[Cluster-devel] [PATCH 0/2] gfs2: improvements to recovery and withdraw process

Tue Nov 20 19:23:11 UTC 2018

Hi,

On 08/11/18 20:25, Bob Peterson wrote:
> Hi,
>
> This is a first draft of a two-patch set to fix some of the nasty
> journal recovery problems I've found lately.
>
> The problems have to do with file system corruption caused when recovery
> replays a journal after the resource group blocks have been unlocked
> by the recovery process. In other words, when no cluster node takes
> responsibility to replay the journal of a withdrawing node, then it
> gets replayed later on, after the blocks contents have been changed.
>
> The first patch prevents gfs2 from attempting recovery if the file system
> is withdrawn or has journal IO errors.

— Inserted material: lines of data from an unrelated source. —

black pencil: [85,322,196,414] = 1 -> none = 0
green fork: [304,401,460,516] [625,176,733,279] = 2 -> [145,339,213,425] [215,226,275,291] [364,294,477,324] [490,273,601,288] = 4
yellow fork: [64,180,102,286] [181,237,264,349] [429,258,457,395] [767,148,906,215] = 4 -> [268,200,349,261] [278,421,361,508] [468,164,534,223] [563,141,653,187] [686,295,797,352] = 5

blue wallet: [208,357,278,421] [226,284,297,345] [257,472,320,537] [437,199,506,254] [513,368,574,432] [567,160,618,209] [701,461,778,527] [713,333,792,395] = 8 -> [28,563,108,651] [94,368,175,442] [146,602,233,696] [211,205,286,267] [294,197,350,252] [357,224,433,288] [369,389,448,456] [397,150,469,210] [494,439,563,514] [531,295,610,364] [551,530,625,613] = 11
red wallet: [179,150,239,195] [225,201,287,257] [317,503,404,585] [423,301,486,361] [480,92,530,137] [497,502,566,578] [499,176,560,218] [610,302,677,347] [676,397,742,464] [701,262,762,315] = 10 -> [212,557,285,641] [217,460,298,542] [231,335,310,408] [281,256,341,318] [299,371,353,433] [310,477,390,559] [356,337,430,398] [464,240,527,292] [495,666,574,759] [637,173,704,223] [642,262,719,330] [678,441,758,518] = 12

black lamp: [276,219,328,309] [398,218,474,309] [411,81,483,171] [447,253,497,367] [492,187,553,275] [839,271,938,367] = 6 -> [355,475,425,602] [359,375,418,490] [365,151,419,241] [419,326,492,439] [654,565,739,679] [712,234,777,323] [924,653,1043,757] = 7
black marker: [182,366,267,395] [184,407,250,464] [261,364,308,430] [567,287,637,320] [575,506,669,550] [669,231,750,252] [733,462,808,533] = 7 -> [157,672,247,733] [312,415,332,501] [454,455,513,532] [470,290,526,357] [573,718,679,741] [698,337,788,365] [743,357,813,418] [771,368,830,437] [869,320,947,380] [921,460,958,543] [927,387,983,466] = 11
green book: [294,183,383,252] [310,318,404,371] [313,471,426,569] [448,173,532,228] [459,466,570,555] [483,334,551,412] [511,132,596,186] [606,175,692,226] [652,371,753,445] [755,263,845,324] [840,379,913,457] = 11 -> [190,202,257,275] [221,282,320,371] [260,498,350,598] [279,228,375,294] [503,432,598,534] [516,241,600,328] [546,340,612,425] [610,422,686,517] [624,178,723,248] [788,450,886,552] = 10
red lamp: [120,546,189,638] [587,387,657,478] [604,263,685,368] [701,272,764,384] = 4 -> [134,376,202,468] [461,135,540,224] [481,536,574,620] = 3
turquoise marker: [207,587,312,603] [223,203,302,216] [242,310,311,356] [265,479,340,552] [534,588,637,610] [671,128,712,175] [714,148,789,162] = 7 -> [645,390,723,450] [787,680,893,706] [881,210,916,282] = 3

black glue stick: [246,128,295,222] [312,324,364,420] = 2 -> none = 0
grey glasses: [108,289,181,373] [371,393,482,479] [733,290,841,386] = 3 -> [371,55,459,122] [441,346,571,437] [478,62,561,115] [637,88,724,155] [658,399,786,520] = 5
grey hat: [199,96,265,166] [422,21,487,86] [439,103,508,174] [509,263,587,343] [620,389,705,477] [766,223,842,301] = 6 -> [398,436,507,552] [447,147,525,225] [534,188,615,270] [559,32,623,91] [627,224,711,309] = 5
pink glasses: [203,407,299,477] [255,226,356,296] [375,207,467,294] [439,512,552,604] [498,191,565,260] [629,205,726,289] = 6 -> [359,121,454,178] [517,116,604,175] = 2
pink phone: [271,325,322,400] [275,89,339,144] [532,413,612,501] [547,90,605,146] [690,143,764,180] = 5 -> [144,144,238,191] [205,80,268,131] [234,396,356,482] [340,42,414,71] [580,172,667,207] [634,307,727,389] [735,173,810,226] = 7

Trying to recover your own journal
> from either of these unstable conditions is dangerous and likely to corrupt
> the file system.
That sounds sensible to me.

> The second patch is more extensive. When a node withdraws from a file system
> it first empties out all ourstanding pages in the ail lists, then it
How are we doing this? Since the disk can no longer be written to, there 
are two cases we need to cover. One is for dirty but not yet written 
pages. The other for pages in flight - these will need to either time 
out or complete somehow.

> signals all other nodes with the file system mounted to perform recovery
> on its journal since it cannot safely recover its own journal. This is
> accomplished by a new non-disk callback glop used exclusively by the
> "live" glock, which sets up an lvb in the glock to indicate which
> journal(s) need to be replayed. This sytem makes it necessary to prevent
> recursion, since the journal operations themselves (i.e. the ones that
> empty out the ail list on withdraw) can also withdraw. Thus, the withdraw
We should ignore any further I/O errors after we have withdrawn I think, 
since we know that no further disk writes can take place anyway. These 
will be completed as EIO by dm. As you say we definitely don't want the 
node that is withdrawing replaying its own journal. That should be done 
by the remaining nodes in the cluster.

The other question is should we just use the "normal" recovery process 
which would fence the withdrawn node, or whether we should have a 
different system which avoids the fencing, since we have effectively 
self-fenced from the storage. Looking at the patch I assume that perhaps 
this implements the latter?

Steve.

> system is now separated into "journal" and "non-journal" withdraws.
> Also, the "withdraw" flag is now replaced by a superblock bit because
> once the file system withdraws in this way, it needs to remember that from
> that point on.
>
> Regards,
>
> Bob Peterson
> ---
> Bob Peterson (2):
>    gfs2: Ignore recovery attempts if gfs2 has io error or is withdrawn
>    gfs2: initiate journal recovery as soon as a node withdraws
>
>   fs/gfs2/glock.c    |  5 ++-
>   fs/gfs2/glops.c    | 47 +++++++++++++++++++++++
>   fs/gfs2/incore.h   |  3 ++
>   fs/gfs2/lock_dlm.c | 95 ++++++++++++++++++++++++++++++++++++++++++++++
>   fs/gfs2/log.c      | 62 ++++++++++++++++--------------
>   fs/gfs2/super.c    |  5 ++-
>   fs/gfs2/super.h    |  1 +
>   fs/gfs2/util.c     | 84 ++++++++++++++++++++++++++++++++++++++++
>   fs/gfs2/util.h     | 13 +++++++
>   9 files changed, 282 insertions(+), 33 deletions(-)
>